— PROMPT —
What number of lines in the entries below include the string "COPY"? Respond with that number alone.
**** EXTRACTED MATERIAL ****
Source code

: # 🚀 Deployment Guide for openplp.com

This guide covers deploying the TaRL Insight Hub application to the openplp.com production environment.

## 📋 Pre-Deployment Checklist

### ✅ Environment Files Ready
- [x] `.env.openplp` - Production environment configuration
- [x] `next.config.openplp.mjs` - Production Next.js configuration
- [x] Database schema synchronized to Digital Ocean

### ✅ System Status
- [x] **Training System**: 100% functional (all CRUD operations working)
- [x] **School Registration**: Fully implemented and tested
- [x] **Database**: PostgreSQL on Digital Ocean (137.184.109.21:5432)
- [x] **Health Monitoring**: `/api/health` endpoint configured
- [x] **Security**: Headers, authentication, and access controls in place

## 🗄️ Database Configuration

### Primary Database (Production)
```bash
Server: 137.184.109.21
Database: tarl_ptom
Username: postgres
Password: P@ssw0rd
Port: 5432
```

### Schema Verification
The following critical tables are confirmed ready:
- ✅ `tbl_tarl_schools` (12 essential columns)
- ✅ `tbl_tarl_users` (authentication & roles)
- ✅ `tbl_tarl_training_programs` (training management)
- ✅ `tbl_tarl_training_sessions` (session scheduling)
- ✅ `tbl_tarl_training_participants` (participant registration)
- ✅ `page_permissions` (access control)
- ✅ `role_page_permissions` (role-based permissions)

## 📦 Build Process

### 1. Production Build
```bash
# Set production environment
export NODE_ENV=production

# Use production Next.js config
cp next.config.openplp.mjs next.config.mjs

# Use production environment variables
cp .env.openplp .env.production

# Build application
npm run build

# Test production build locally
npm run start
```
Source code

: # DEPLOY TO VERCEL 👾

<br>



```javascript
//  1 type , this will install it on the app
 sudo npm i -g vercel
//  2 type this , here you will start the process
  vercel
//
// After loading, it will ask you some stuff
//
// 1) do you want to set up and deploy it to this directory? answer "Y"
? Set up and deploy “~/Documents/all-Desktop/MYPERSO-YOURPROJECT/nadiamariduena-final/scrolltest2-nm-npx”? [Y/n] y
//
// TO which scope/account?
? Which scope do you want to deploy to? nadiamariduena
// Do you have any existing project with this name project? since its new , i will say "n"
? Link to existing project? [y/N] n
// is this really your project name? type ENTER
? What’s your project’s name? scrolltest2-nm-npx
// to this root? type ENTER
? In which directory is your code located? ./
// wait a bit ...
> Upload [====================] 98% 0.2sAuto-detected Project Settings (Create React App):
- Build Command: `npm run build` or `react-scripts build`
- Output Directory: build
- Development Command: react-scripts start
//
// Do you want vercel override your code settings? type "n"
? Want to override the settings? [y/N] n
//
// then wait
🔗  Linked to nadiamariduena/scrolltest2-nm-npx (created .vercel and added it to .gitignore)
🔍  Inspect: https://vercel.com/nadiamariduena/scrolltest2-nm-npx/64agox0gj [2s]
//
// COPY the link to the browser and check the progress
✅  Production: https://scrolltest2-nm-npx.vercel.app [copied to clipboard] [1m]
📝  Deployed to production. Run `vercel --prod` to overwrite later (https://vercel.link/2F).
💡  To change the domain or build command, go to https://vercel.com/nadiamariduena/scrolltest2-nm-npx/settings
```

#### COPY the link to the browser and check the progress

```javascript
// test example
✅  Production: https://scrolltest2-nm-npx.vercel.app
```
****
— REPLY —
2